> _Saved entries_:
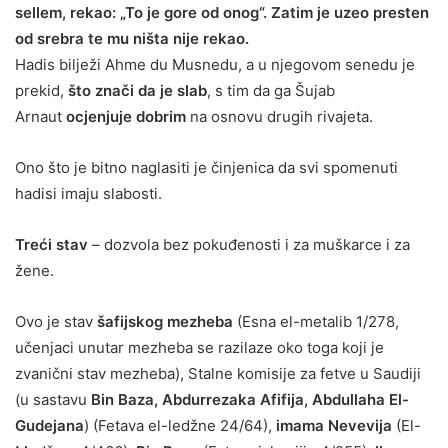
sellem, rekao: „To je gore od onog“. Zatim je uzeo presten
od srebra te mu ništa nije rekao.
Hadis bilježi Ahme du Musnedu, a u njegovom senedu je
prekid,
što znači da je slab
, s tim da ga Šujab
Arnaut
ocjenjuje dobrim
na osnovu drugih rivajeta.
Ono što je bitno naglasiti je činjenica da svi spomenuti
hadisi imaju slabosti.
Treći stav
– dozvola bez pokuđenosti i za muškarce i za
žene.
Ovo je stav
šafijskog mezheba
(Esna el-metalib 1/278,
učenjaci unutar mezheba se razilaze oko toga koji je
zvanični stav mezheba), Stalne komisije za fetve u Saudiji
(u sastavu
Bin Baza, Abdurrezaka Afifija, Abdullaha El-
Gudejana
) (Fetava el-ledžne 24/64),
imama Nevevija
(El-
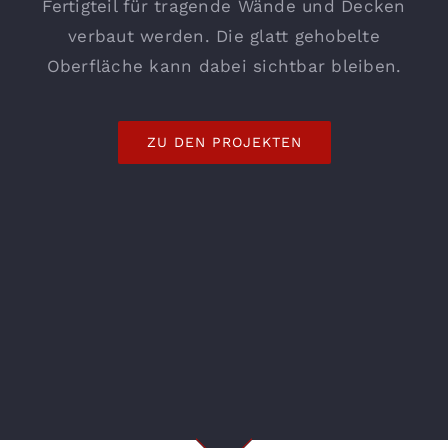
Fertigteil für tragende Wände und Decken
verbaut werden. Die glatt gehobelte
Oberfläche kann dabei sichtbar bleiben.
ZU DEN PROJEKTEN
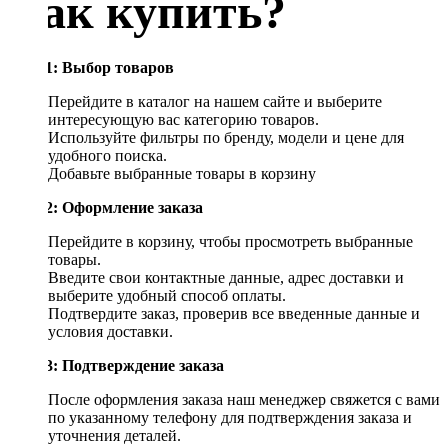
Как купить?
Шаг 1: Выбор товаров
Перейдите в каталог на нашем сайте и выберите
интересующую вас категорию товаров.
Используйте фильтры по бренду, модели и цене для
удобного поиска.
Добавьте выбранные товары в корзину
Шаг 2: Оформление заказа
Перейдите в корзину, чтобы просмотреть выбранные
товары.
Введите свои контактные данные, адрес доставки и
выберите удобный способ оплаты.
Подтвердите заказ, проверив все введенные данные и
условия доставки.
Шаг 3: Подтверждение заказа
После оформления заказа наш менеджер свяжется с вами
по указанному телефону для подтверждения заказа и
уточнения деталей.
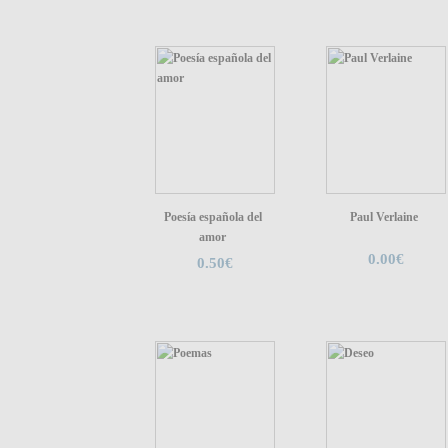
Poesía española del
Paul Verlaine
amor
0.00€
0.50€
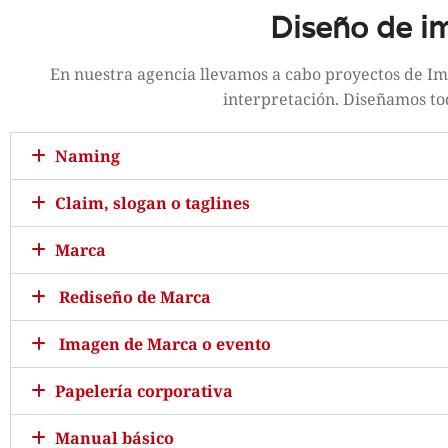
Diseño de i
En nuestra agencia llevamos a cabo proyectos de Im
interpretación. Diseñamos to
Naming
Claim, slogan o taglines
Marca
Rediseño de Marca
Imagen de Marca o evento
Papelería corporativa
Manual básico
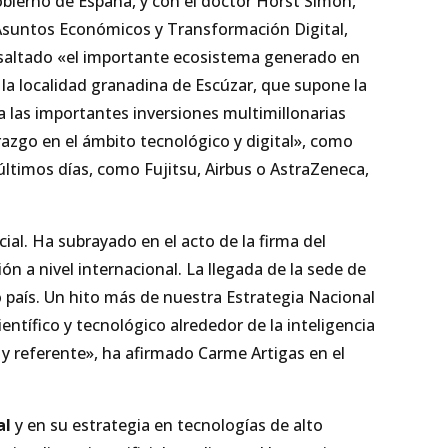
Gobierno de España, y con el doctor Horst Simon,
e Asuntos Económicos y Transformación Digital,
esaltado «el importante ecosistema generado en
la localidad granadina de Escúzar, que supone la
a las importantes inversiones multimillonarias
razgo en el ámbito tecnológico y digital», como
ltimos días, como Fujitsu, Airbus o AstraZeneca,
ial. Ha subrayado en el acto de la firma del
ión a nivel internacional. La llegada de la sede de
 país. Un hito más de nuestra Estrategia Nacional
ntífico y tecnológico alrededor de la inteligencia
o y referente», ha afirmado Carme Artigas en el
al
y en su estrategia en tecnologías de alto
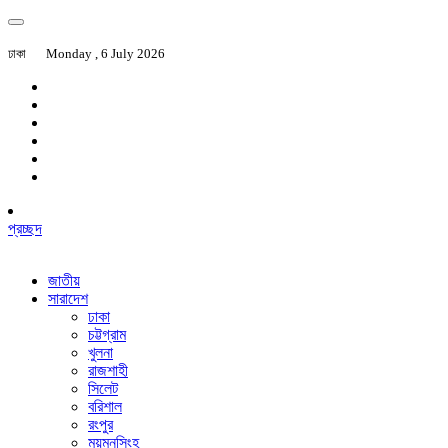
ঢাকা
Monday , 6 July 2026
প্রচ্ছদ
জাতীয়
সারাদেশ
ঢাকা
চট্টগ্রাম
খুলনা
রাজশাহী
সিলেট
বরিশাল
রংপুর
ময়মনসিংহ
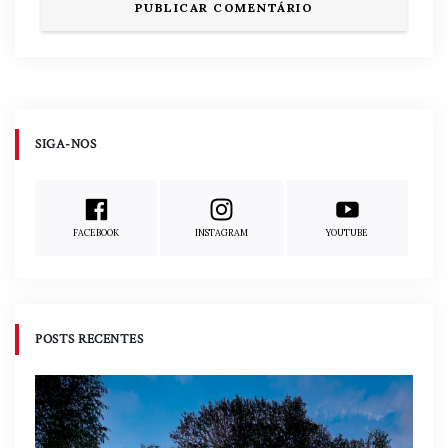
SIGA-NOS
FACEBOOK
INSTAGRAM
YOUTUBE
POSTS RECENTES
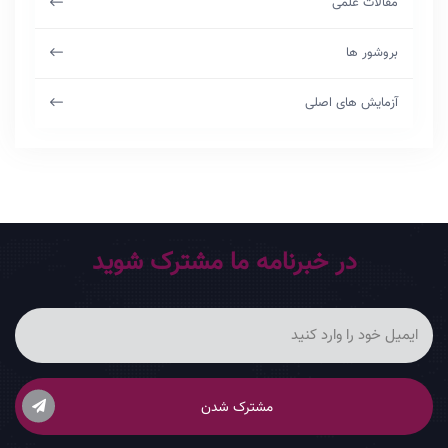
مقالات علمی
بروشور ها
آزمایش های اصلی
در خبرنامه ما مشترک شوید
مشترک شدن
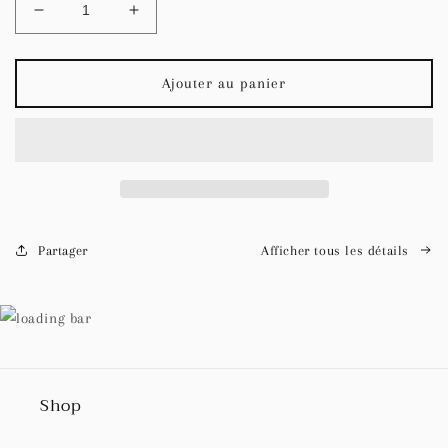
Réduire
Augmenter
la
la
quantité
quantité
de
de
Ajouter au panier
Ophelia
Ophelia
Haut
Haut
Partager
Afficher tous les détails
Shop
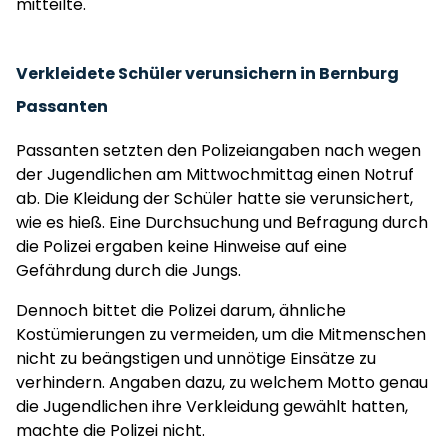
mitteilte.
Verkleidete Schüler verunsichern in Bernburg
Passanten
Passanten setzten den Polizeiangaben nach wegen
der Jugendlichen am Mittwochmittag einen Notruf
ab. Die Kleidung der Schüler hatte sie verunsichert,
wie es hieß. Eine Durchsuchung und Befragung durch
die Polizei ergaben keine Hinweise auf eine
Gefährdung durch die Jungs.
Dennoch bittet die Polizei darum, ähnliche
Kostümierungen zu vermeiden, um die Mitmenschen
nicht zu beängstigen und unnötige Einsätze zu
verhindern. Angaben dazu, zu welchem Motto genau
die Jugendlichen ihre Verkleidung gewählt hatten,
machte die Polizei nicht.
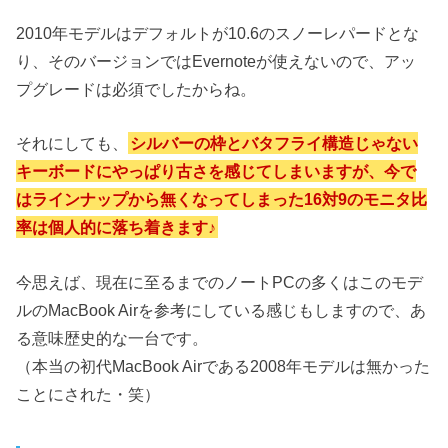
2010年モデルはデフォルトが10.6のスノーレパードとな
り、そのバージョンではEvernoteが使えないので、アッ
プグレードは必須でしたからね。
それにしても、
シルバーの枠とバタフライ構造じゃない
キーボードにやっぱり古さを感じてしまいますが、今で
はラインナップから無くなってしまった16対9のモニタ比
率は個人的に落ち着きます♪
今思えば、現在に至るまでのノートPCの多くはこのモデ
ルのMacBook Airを参考にしている感じもしますので、あ
る意味歴史的な一台です。
（本当の初代MacBook Airである2008年モデルは無かった
ことにされた・笑）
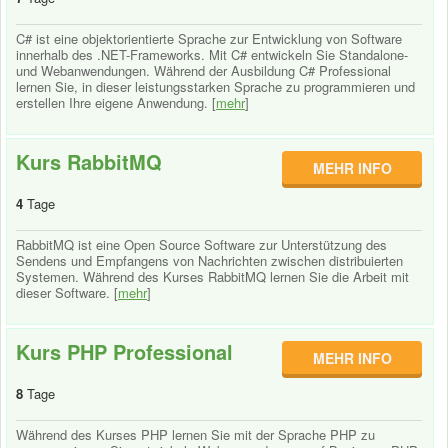
C# ist eine objektorientierte Sprache zur Entwicklung von Software
innerhalb des .NET-Frameworks. Mit C# entwickeln Sie Standalone-
und Webanwendungen. Während der Ausbildung C# Professional
lernen Sie, in dieser leistungsstarken Sprache zu programmieren und
erstellen Ihre eigene Anwendung. [
mehr
]
Kurs RabbitMQ
MEHR INFO
4
Tage
RabbitMQ ist eine Open Source Software zur Unterstützung des
Sendens und Empfangens von Nachrichten zwischen distribuierten
Systemen. Während des Kurses RabbitMQ lernen Sie die Arbeit mit
dieser Software. [
mehr
]
Kurs PHP Professional
MEHR INFO
8
Tage
Während des Kurses PHP lernen Sie mit der Sprache PHP zu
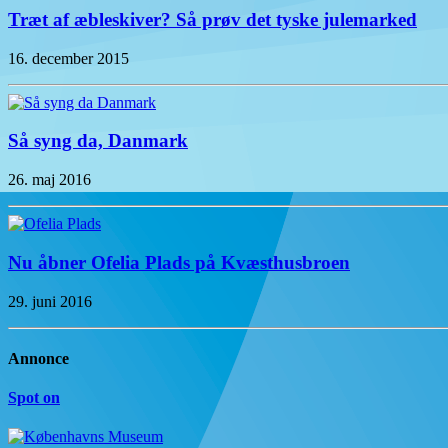
Træt af æbleskiver? Så prøv det tyske julemarked
16. december 2015
Så syng da, Danmark
26. maj 2016
Nu åbner Ofelia Plads på Kvæsthusbroen
29. juni 2016
Annonce
Spot on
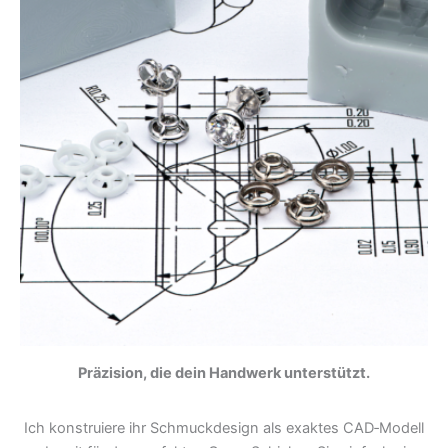
Präzision, die dein Handwerk unterstützt.
Ich konstruiere ihr Schmuckdesign als exaktes CAD‑Modell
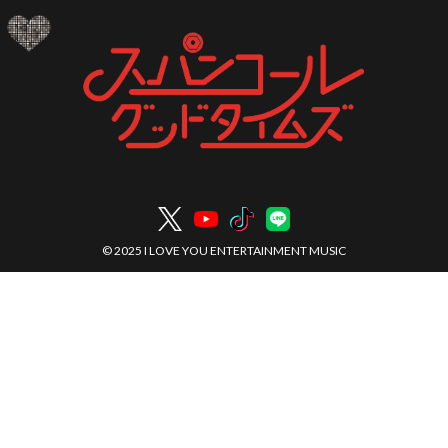
コ
ナ
ン
ビ
テ
ゲ
ン
ー
ツ
シ
へ
ョ
ス
ン
キ
に
ッ
移
プ
動
© 2025 I LOVE YOU ENTERTAINMENT MUSIC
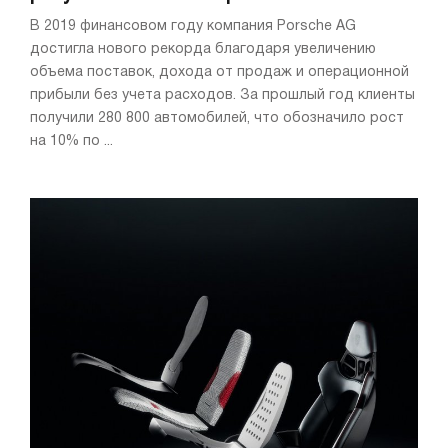
В 2019 финансовом году компания Porsche AG
достигла нового рекорда благодаря увеличению
объема поставок, дохода от продаж и операционной
прибыли без учета расходов. За прошлый год клиенты
получили 280 800 автомобилей, что обозначило рост
на 10% по ...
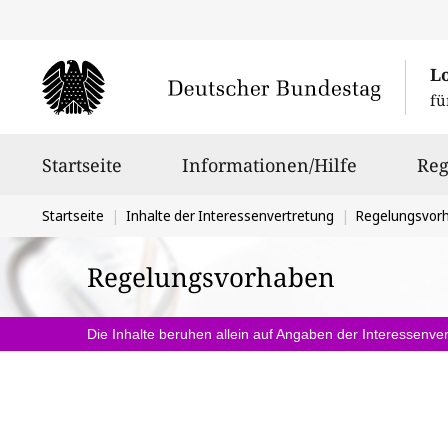
L
fü
Hauptnavigation
Startseite
Informationen/Hilfe
Reg
Sie
Startseite
Inhalte der Interessenvertretung
Regelungsvor
befinden
Regelungsvorhaben
sich
hier:
Die Inhalte beruhen allein auf Angaben der Interessenver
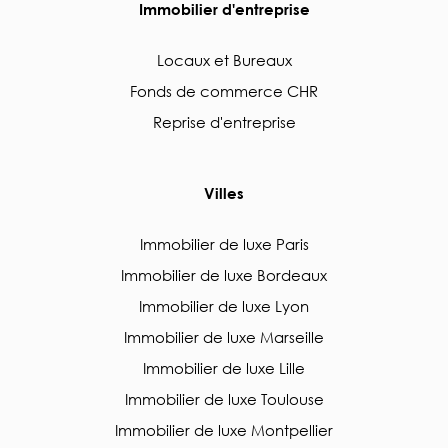
Immobilier d'entreprise
Locaux et Bureaux
Fonds de commerce CHR
Reprise d'entreprise
Villes
Immobilier de luxe Paris
Immobilier de luxe Bordeaux
Immobilier de luxe Lyon
Immobilier de luxe Marseille
Immobilier de luxe Lille
Immobilier de luxe Toulouse
Immobilier de luxe Montpellier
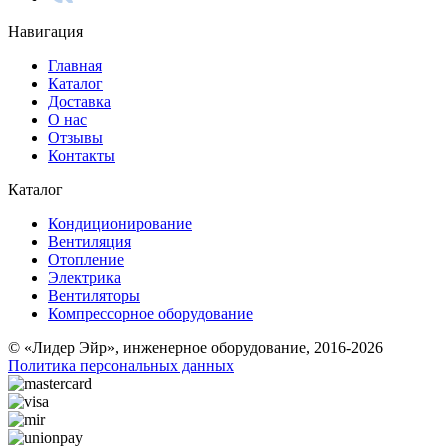
Навигация
Главная
Каталог
Доставка
О нас
Отзывы
Контакты
Каталог
Кондиционирование
Вентиляция
Отопление
Электрика
Вентиляторы
Компрессорное оборудование
© «Лидер Эйр», инженерное оборудование, 2016-2026
Политика персональных данных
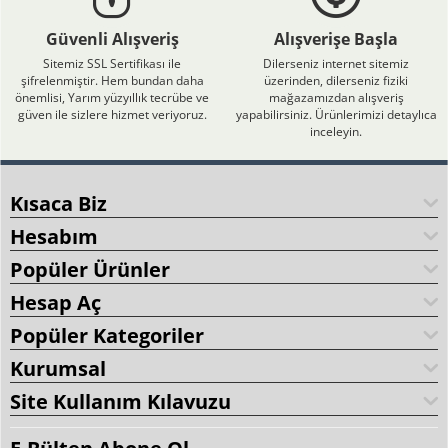
Güvenli Alışveriş
Alışverişe Başla
Sitemiz SSL Sertifikası ile
Dilerseniz internet sitemiz
şifrelenmiştir. Hem bundan daha
üzerinden, dilerseniz fiziki
önemlisi, Yarım yüzyıllık tecrübe ve
mağazamızdan alışveriş
güven ile sizlere hizmet veriyoruz.
yapabilirsiniz. Ürünlerimizi detaylıca
inceleyin.
Kısaca Biz
Hesabım
Popüler Ürünler
Hesap Aç
Popüler Kategoriler
Kurumsal
Site Kullanım Kılavuzu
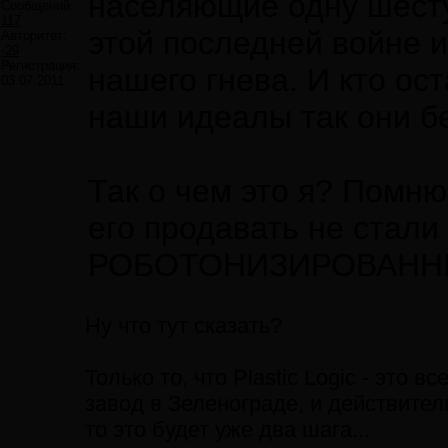
населяющие одну шесту
Сообщений:
117
этой последней войне 
Авторитет:
-29
Регистрация:
нашего гнева. И кто ос
03.07.2011
наши идеалы так они бе
Так о чем это я? Помню
его продавать не стали
РОБОТОНИЗИРОВАННЫ
Ну что тут сказать?
Только то, что Plastic Logic - это 
завод в Зеленограде, и действител
то это будет уже два шага...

> _REQUEST_:
Say how many lines in the records contain the string "Schüler". No other text is needed.

> _ANSWER TO THE PROBLEM_:
2